But following their 4-3 shootout win over the Vancouver Canucks, the Blackhawks weren't exactly in high spirits and thinking about their accomplishment of improving to 13-0-3 and tying the 2006-07 Anaheim Ducks for the longest points streak to begin a season.
For one, their minds were on Marian Hossa, who was struck in the back of the head by the forearm of Canucks forward Jannik Hansen in the third period and laid on the ice face-first for a few minutes. Hossa went to the locker room under his own power, but he did not return to the game.
No one needed to remind the Blackhawks that Hossa had to be removed from the ice on a stretcher after taking a blow to the head from Phoenix Coyotes forward Raffi Torres in the playoffs last season. Hossa did not play in the Blackhawks' final three games and wasn't cleared by a doctor until December.
"That's very unfortunate," Blackhawks captain Jonathan Toews said. "You never want to see that. Don't know the situation yet, but hope that it's just a minor scare for now and he'll be back soon."
Aside from the injury, the Blackhawks also weren't ecstatic with the way they closed out Tuesday's game.

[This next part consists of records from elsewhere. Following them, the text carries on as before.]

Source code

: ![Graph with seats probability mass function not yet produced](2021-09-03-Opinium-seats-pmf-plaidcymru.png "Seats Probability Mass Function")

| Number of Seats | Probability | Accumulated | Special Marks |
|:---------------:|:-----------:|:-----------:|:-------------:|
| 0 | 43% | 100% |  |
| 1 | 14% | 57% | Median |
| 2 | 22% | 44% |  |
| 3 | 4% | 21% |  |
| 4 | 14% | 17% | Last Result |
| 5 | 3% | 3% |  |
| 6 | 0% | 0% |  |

With a 3-1 lead going into the game's final three minutes, the Blackhawks felt they should have easily won the game in regulation, and the game should have never gone into overtime or a shootout.
The Canucks quickly quieted 21,000-plus Blackhawks fans by scoring one goal with 2:42 remaining and then tying the game with 1:01 left when Kevin Bieksa scored after the Canucks removed their goaltender.
The Blackhawks' third-period troubles were similar to what happened against the Los Angeles Kings on Sunday. The Blackhawks led the Kings 3-0 heading into the third period on Sunday and just barely held on for a 3-2 win after giving up two goals in the last period.
The Blackhawks also gave up a third-period goal in the final three minutes against the Ducks on Feb. 12 which forced overtime. The Ducks won that game in a shootout.
"It was probably not the way we want to pull that one out, but give credit to our team to respond after they tied it up," Patrick Sharp said. "Shootout can go either way. Guys made some nice plays to win it for us. We got to find a way to tighten things up late in the games whether it's being more disciplined, staying out of the box or whatever it may be."
The positive the Blackhawks were able to take from Tuesday's victory was pulling out the victory in the shootout. The Blackhawks had won just once in their previous four shootouts, and it had become a concern for Blackhawks coach Joel Quenneville. Patrick Kane and Andrew Shaw scored in the shootout for the Blackhawks, and Ray Emery stopped two out of three shots.
"Certainly would have liked to close out in regulation, but I still thought after they scored in the last minute and in overtime we did some good things," Quenneville said. "Obviously nice to see (Kane) and (Shaw) finish them in the shootout because I don't know how many breakaways we had tonight, but it was a big number.
"It's a remarkable start. We're really happy and pleased. Guys should be proud of the achievement and where they're at, especially in a 48-game season game, put us in a really good spot."
The Hawks endured the Canucks to tie the NHL points record.